As the Covid-19 pandemic wreaks havoc on La Guajira, it is becoming clear that transnational coal interests have existentially damaged the indigenous communities. Through years of imperialist pillage, multinational mining companies have converted La Guajira into one of the poorest departments of Colombia with 65% of the population living in poverty. Decades of coal mining by corporate giants to quench the coal thirst of Europe and USA has methodically undermined local agricultural arrangements and disallowed indigenous communities from achieving food sovereignty. Eder Arregoces Pinto, president of Chancleta’s community action council, pithily encapsulates the adverse effects of large-scale mono-industrialization: “It [Cerrejón Coal] may be one of the largest coal mines in Latin America but most families here can eat only one meal a day.”

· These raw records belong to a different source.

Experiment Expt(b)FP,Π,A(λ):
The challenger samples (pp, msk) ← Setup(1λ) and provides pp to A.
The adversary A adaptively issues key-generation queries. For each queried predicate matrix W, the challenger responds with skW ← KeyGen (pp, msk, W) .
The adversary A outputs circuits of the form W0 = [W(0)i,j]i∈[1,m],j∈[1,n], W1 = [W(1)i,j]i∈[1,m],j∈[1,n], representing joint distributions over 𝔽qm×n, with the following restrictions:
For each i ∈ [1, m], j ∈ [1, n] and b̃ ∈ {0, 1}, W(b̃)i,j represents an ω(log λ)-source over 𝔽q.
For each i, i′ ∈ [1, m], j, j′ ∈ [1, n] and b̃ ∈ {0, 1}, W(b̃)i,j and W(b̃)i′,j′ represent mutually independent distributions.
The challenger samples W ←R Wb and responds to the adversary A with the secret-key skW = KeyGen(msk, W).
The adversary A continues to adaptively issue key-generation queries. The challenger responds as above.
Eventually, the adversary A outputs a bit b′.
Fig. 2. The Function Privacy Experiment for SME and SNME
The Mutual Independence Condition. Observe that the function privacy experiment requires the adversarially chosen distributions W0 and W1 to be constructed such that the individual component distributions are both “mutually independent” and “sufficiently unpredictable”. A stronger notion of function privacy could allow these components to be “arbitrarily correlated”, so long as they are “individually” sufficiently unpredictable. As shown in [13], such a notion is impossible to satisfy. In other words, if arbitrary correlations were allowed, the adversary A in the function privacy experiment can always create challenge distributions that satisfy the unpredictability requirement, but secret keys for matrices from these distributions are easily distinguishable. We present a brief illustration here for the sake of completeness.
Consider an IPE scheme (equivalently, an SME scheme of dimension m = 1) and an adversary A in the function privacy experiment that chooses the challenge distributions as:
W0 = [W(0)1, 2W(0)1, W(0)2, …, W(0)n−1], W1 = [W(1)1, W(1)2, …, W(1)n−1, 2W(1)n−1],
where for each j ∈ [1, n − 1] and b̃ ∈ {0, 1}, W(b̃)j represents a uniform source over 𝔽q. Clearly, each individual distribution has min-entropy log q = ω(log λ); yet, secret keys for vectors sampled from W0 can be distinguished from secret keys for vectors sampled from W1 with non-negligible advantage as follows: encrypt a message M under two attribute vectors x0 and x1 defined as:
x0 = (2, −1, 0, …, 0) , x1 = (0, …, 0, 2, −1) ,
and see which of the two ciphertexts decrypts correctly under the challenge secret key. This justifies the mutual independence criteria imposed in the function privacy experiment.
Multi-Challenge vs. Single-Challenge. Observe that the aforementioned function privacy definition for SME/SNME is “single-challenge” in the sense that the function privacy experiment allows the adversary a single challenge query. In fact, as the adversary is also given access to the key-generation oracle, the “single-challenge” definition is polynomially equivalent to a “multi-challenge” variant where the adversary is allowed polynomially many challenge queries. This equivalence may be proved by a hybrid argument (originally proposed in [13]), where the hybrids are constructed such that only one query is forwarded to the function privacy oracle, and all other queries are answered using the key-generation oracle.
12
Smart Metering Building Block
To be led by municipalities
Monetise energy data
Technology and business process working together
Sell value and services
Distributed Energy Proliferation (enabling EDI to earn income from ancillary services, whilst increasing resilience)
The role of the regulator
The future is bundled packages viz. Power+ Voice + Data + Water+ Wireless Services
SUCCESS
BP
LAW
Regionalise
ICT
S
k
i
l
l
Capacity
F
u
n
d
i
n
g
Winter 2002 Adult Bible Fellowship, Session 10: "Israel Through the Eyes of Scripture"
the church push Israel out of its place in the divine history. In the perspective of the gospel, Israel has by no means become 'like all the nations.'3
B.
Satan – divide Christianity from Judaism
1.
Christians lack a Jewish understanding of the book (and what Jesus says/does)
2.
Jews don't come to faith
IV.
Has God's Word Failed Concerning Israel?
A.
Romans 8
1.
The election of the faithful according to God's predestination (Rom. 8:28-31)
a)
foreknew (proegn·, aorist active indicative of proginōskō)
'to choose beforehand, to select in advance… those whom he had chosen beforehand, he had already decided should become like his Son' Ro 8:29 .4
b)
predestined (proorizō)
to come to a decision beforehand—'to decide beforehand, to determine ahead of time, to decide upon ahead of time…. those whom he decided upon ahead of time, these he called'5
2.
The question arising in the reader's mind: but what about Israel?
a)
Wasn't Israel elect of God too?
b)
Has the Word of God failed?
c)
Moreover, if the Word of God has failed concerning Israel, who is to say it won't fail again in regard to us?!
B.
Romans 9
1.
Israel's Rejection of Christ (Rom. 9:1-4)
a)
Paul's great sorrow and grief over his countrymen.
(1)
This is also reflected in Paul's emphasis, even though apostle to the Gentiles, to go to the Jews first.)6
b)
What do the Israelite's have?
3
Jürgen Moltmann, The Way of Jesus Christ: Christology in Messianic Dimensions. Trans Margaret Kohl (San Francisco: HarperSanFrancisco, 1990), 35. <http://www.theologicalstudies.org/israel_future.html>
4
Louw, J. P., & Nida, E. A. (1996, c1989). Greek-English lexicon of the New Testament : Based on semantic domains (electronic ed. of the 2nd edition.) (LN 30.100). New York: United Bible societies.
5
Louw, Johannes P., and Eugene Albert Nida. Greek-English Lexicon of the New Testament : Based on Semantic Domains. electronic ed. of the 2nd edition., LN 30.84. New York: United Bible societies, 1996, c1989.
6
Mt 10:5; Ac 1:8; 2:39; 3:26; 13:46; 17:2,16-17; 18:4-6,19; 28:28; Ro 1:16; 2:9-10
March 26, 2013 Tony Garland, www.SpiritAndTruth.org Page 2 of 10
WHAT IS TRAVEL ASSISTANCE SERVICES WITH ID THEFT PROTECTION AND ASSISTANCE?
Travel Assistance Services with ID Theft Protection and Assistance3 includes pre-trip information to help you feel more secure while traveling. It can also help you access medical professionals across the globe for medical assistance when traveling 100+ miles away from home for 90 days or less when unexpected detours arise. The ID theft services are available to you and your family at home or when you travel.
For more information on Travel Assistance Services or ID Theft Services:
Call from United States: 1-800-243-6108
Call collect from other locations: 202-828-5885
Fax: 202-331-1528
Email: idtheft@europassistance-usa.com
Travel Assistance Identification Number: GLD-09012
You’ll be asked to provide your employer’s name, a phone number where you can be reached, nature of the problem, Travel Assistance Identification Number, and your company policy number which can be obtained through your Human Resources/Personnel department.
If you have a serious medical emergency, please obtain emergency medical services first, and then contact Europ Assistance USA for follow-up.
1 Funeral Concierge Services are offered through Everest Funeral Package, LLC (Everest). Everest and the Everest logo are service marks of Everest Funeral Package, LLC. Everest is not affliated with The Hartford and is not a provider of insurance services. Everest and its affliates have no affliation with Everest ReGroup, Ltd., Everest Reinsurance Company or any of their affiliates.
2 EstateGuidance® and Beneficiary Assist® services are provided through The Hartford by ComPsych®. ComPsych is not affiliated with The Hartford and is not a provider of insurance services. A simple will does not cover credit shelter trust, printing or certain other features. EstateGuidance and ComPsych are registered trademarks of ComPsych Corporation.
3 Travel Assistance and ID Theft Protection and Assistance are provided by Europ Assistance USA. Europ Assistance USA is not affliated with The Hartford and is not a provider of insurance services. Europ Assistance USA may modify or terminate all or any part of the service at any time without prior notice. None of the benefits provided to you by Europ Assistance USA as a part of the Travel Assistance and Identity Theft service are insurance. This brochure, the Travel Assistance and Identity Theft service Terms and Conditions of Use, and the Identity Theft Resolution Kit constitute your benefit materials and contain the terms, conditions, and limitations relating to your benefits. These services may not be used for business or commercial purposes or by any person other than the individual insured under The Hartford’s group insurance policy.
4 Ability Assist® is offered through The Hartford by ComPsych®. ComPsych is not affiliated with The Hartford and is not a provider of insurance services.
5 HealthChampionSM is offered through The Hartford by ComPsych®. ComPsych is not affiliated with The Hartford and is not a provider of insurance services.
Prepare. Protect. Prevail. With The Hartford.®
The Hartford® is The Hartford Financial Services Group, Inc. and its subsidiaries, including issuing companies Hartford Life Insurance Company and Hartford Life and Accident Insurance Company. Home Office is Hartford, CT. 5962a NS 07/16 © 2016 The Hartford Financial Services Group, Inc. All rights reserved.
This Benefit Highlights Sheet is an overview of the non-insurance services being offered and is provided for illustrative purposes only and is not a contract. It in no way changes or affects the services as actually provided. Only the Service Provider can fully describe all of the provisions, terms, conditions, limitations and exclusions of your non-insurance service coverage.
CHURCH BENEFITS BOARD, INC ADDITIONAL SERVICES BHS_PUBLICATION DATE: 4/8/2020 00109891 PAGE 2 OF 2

Pollution and water scarcity have drastically weakened the collective health of indigenous communities and now, these immiserated people are left unprotected from the virus. Luz Ángela Uriana, an indigenous woman from Province Reserve in the south of La Guajir, painfully expresses the historical injustice which has been done with them: “What we are demanding of Cerrejón is our children’s health. We are fighting for our rights to live in a healthy territory, in a reserve without pollution, just as it was before Cerrejón came in. Here, we are exposed to mining pollution 24 hours a day. I have children, and if I have to fight against the whole world for them, I will do it. I will go wherever I have to, for my family and to honour the memory of all of the children that have died or fallen sick because of the pollution. How is it possible that we, as Cerrejón’s neighbours, don’t have access to healthcare? We don’t have potable water. We don’t have decent housing. We live in absolute poverty.” The present-day imperative is to help these people fight against the predatory and remorselessly exploitative practices of Cerrejon mining companies.